On podcasting, Peters said Netflix is seeing early signs of “incremental engagement,” particularly in daytime usage and mobile consumption. He cited licensed and owned shows including “The Bill Simmons Podcast,” “The Breakfast Club,” “Therapuss,” “Pardon My Take,” and Netflix podcasts including “The White House” with Michael Irvin and “The Pete Davidson Show,” along with companion podcasts such as “The Bridgerton Official Podcast.” Peters also said Netflix announced new podcasts from Brian Williams, Evan Ross Katz, Steven Soo, Allison Barber, and David Kwong.

Regarding recent U.S. subscription price increases, Peters said the change was planned and informed by member signals such as “quality-weighted engagement,” plan selection and moves, and retention. He said early indicators are “in line with our expectations” and consistent with Netflix’s historical experience in the U.S., noting the rollout was still ongoing. Peters also said Netflix’s ad-supported plan at $8.99 is intended to remain a “great entry point.” Neumann added that retention trends improved year-over-year in every region in the quarter.

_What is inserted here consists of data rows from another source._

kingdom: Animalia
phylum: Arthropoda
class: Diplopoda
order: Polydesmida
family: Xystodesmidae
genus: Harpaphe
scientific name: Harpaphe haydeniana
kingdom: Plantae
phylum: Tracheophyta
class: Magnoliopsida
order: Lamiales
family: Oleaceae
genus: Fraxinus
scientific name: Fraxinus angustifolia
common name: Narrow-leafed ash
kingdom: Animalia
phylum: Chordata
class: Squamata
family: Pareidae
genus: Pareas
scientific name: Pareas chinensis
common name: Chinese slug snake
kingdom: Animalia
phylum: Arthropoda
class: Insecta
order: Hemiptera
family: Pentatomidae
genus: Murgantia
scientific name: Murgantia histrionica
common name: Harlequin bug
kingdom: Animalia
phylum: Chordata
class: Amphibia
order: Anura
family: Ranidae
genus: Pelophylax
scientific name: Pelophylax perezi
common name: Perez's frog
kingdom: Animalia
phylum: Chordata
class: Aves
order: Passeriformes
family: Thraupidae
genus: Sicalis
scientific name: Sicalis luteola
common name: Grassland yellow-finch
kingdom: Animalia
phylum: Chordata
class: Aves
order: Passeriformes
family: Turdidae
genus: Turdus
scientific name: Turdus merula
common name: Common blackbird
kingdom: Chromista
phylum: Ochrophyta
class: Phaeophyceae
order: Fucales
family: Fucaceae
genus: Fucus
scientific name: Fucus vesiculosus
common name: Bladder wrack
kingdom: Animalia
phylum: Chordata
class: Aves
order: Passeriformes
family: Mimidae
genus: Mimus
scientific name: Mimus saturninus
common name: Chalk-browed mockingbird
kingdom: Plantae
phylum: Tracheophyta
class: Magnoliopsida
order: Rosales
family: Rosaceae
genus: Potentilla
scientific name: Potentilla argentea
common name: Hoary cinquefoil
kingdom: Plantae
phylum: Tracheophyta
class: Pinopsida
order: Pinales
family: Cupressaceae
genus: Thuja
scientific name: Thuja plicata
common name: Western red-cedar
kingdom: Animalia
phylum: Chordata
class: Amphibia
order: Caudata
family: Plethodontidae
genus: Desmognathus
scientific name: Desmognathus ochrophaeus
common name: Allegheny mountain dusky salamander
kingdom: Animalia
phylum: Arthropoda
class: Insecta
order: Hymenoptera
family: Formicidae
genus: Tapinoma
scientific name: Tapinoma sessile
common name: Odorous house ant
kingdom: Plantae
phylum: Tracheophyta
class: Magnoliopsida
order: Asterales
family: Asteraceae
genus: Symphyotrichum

On gaming, Peters described the market opportunity as roughly $150 billion in consumer spend outside China and Russia, excluding ad revenue. He said Netflix has learned that gameplay can positively affect retention and drive acquisition, though the “observed effect” on acquisition has been “small to date.” Peters said key focus areas include games tied to Netflix IP, games on TV, and kids experiences. He introduced “Playground” as a separate kids gaming app, emphasizing curated, age-appropriate titles tied to properties such as Peppa Pig and Dr. Seuss, with “no ads” and “no in-app purchases.”

AI, InterPositive, and Reed Hastings’ board transition

On generative AI, Sarandos said the company expects the technology to help “make content better and better” through “better tools” and “better processes,” while emphasizing that “it takes a great artist to make great art, and AI won’t change that.” He said Netflix talent already uses AI tools for set references, pre-visualization, visual effects, sequence prep, and shot planning, adding that such tools can also improve on-set safety.

Sarandos said the InterPositive acquisition accelerates Netflix’s gen AI capabilities, describing it as proprietary technology “created specifically for filmmakers.” Peters added that Netflix sees AI opportunities where it has unique data at scale and where it can attach the technology to scaled processes, citing content production, member experience (including recommendation systems), and advertising capabilities within the Netflix Ads Suite.

Finally, executives addressed Reed Hastings’ decision not to stand for re-election to Netflix’s board at the upcoming annual meeting. Sarandos said there was “no” connection to Netflix’s pursuit of the Warner Bros. deal, adding that Hastings “was a big champion for that deal” and that the board “unanimously supported” it. Sarandos said Hastings will remain chairman and a board member through his current term, while the board and its governance committee take next steps in reshaping the board. Both Sarandos and Peters offered personal remarks praising Hastings’ leadership, culture-building, and approach to succession.

About Netflix (NASDAQ:NFLX)

Netflix, Inc (NASDAQ: NFLX) is a global entertainment company that provides subscription-based streaming of films, television series, documentaries and other video content. Founded in 1997 by Reed Hastings and Marc Randolph and headquartered in Los Gatos, California, the company began as a DVD-by-mail rental service and introduced streaming video in 2007. Netflix later expanded into producing and distributing original programming, beginning notable original hits in the 2010s, and now operates a content production and distribution ecosystem alongside its licensing activity.

The company’s primary product is its on-demand streaming service, which can be accessed on a wide range of internet-connected devices and delivered through a suite of apps and web platforms.